Saved entries
□ □ □ □ □

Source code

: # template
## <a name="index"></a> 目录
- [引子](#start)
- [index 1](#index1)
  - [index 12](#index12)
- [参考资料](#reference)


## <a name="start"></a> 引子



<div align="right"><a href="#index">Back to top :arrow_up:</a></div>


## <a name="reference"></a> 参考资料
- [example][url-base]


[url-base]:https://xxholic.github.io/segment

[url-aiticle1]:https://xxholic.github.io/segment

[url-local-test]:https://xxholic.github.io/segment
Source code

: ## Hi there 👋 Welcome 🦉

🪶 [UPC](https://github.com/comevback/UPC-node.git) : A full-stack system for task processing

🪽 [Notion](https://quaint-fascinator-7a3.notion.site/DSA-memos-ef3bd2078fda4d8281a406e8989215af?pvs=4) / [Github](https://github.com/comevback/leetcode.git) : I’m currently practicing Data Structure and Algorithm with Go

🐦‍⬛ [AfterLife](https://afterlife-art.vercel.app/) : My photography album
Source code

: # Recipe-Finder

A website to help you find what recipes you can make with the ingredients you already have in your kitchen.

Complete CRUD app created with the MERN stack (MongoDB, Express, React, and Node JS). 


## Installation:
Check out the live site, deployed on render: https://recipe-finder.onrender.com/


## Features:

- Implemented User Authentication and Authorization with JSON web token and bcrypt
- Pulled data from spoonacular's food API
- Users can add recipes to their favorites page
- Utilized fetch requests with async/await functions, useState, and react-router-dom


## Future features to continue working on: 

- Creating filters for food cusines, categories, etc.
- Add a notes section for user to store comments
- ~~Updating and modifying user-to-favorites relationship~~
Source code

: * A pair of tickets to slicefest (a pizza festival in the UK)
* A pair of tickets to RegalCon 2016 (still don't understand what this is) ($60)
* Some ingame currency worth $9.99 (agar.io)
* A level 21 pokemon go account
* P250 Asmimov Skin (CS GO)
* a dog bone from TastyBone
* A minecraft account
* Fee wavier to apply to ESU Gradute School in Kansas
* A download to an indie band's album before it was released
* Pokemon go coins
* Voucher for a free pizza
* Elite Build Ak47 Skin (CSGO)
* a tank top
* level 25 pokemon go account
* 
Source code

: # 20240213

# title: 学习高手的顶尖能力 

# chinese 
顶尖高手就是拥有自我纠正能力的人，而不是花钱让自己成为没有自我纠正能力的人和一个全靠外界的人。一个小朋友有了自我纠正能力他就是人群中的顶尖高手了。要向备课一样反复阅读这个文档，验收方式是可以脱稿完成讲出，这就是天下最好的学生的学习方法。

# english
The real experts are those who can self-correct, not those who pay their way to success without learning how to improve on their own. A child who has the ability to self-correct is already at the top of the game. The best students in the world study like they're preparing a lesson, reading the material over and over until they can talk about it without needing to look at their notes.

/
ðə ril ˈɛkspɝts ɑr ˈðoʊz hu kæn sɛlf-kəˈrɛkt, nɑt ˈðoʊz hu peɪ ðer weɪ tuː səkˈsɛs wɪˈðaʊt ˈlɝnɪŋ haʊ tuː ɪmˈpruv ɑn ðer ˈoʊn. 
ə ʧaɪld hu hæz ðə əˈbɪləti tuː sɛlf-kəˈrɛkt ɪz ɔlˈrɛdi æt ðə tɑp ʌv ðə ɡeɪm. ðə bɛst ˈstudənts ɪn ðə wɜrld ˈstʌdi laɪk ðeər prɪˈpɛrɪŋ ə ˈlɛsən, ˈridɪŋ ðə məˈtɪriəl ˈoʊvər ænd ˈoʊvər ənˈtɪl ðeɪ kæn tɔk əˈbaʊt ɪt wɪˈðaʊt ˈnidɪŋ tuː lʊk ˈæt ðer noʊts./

□ □ □ □ □

→ **Task description**
Copy all the records above precisely.

→ **Completed task**
Source code

: # template
## <a name="index"></a> 目录
- [引子](#start)
- [index 1](#index1)
  - [index 12](#index12)
- [参考资料](#reference)


## <a name="start"></a> 引子



<div align="right"><a href="#index">Back to top :arrow_up:</a></div>


## <a name="reference"></a> 参考资料
- [example][url-base]


[url-base]:https://xxholic.github.io/segment

[url-aiticle1]:https://xxholic.github.io/segment

[url-local-test]:https://xxholic.github.io/segment
Source code

: ## Hi there 👋 Welcome 🦉

🪶 [UPC](https://github.com/comevback/UPC-node.git) : A full-stack system for task processing

🪽 [Notion](https://quaint-fascinator-7a3.notion.site/DSA-memos-ef3bd2078fda4d8281a406e8989215af?pvs=4) / [Github](https://github.com/comevback/leetcode.git) : I’m currently practicing Data Structure and Algorithm with Go

🐦‍⬛ [AfterLife](https://afterlife-art.vercel.app/) : My photography album
Source code

: # Recipe-Finder

A website to help you find what recipes you can make with the ingredients you already have in your kitchen.

Complete CRUD app created with the MERN stack (MongoDB, Express, React, and Node JS). 


## Installation:
Check out the live site, deployed on render: https://recipe-finder.onrender.com/


## Features:

- Implemented User Authentication and Authorization with JSON web token and bcrypt
- Pulled data from spoonacular's food API
- Users can add recipes to their favorites page
- Utilized fetch requests with async/await functions, useState, and react-router-dom


## Future features to continue working on: 

- Creating filters for food cusines, categories, etc.
- Add a notes section for user to store comments
- ~~Updating and modifying user-to-favorites relationship~~
Source code

: * A pair of tickets to slicefest (a pizza festival in the UK)
* A pair of tickets to RegalCon 2016 (still don't understand what this is) ($60)
* Some ingame currency worth $9.99 (agar.io)
* A level 21 pokemon go account
* P250 Asmimov Skin (CS GO)
* a dog bone from TastyBone
* A minecraft account
* Fee wavier to apply to ESU Gradute School in Kansas
* A download to an indie band's album before it was released
* Pokemon go coins
* Voucher for a free pizza
* Elite Build Ak47 Skin (CSGO)
* a tank top
* level 25 pokemon go account
* 
Source code

: # 20240213

# title: 学习高手的顶尖能力 

# chinese 
顶尖高手就是拥有自我纠正能力的人，而不是花钱让自己成为没有自我纠正能力的人和一个全靠外界的人。一个小朋友有了自我纠正能力他就是人群中的顶尖高手了。要向备课一样反复阅读这个文档，验收方式是可以脱稿完成讲出，这就是天下最好的学生的学习方法。

# english
The real experts are those who can self-correct, not those who pay their way to success without learning how to improve on their own. A child who has the ability to self-correct is already at the top of the game. The best students in the world study like they're preparing a lesson, reading the material over and over until they can talk about it without needing to look at their notes.

/
ðə ril ˈɛkspɝts ɑr ˈðoʊz hu kæn sɛlf-kəˈrɛkt, nɑt ˈðoʊz hu peɪ ðer weɪ tuː səkˈsɛs wɪˈðaʊt ˈlɝnɪŋ haʊ tuː ɪmˈpruv ɑn ðer ˈoʊn. 
ə ʧaɪld hu hæz ðə əˈbɪləti tuː sɛlf-kəˈrɛkt ɪz ɔlˈrɛdi æt ðə tɑp ʌv ðə ɡeɪm. ðə bɛst ˈstudənts ɪn ðə wɜrld ˈstʌdi laɪk ðeər prɪˈpɛrɪŋ ə ˈlɛsən, ˈridɪŋ ðə məˈtɪriəl ˈoʊvər ænd ˈoʊvər ənˈtɪl ðeɪ kæn tɔk əˈbaʊt ɪt wɪˈðaʊt ˈnidɪŋ tuː lʊk ˈæt ðer noʊts./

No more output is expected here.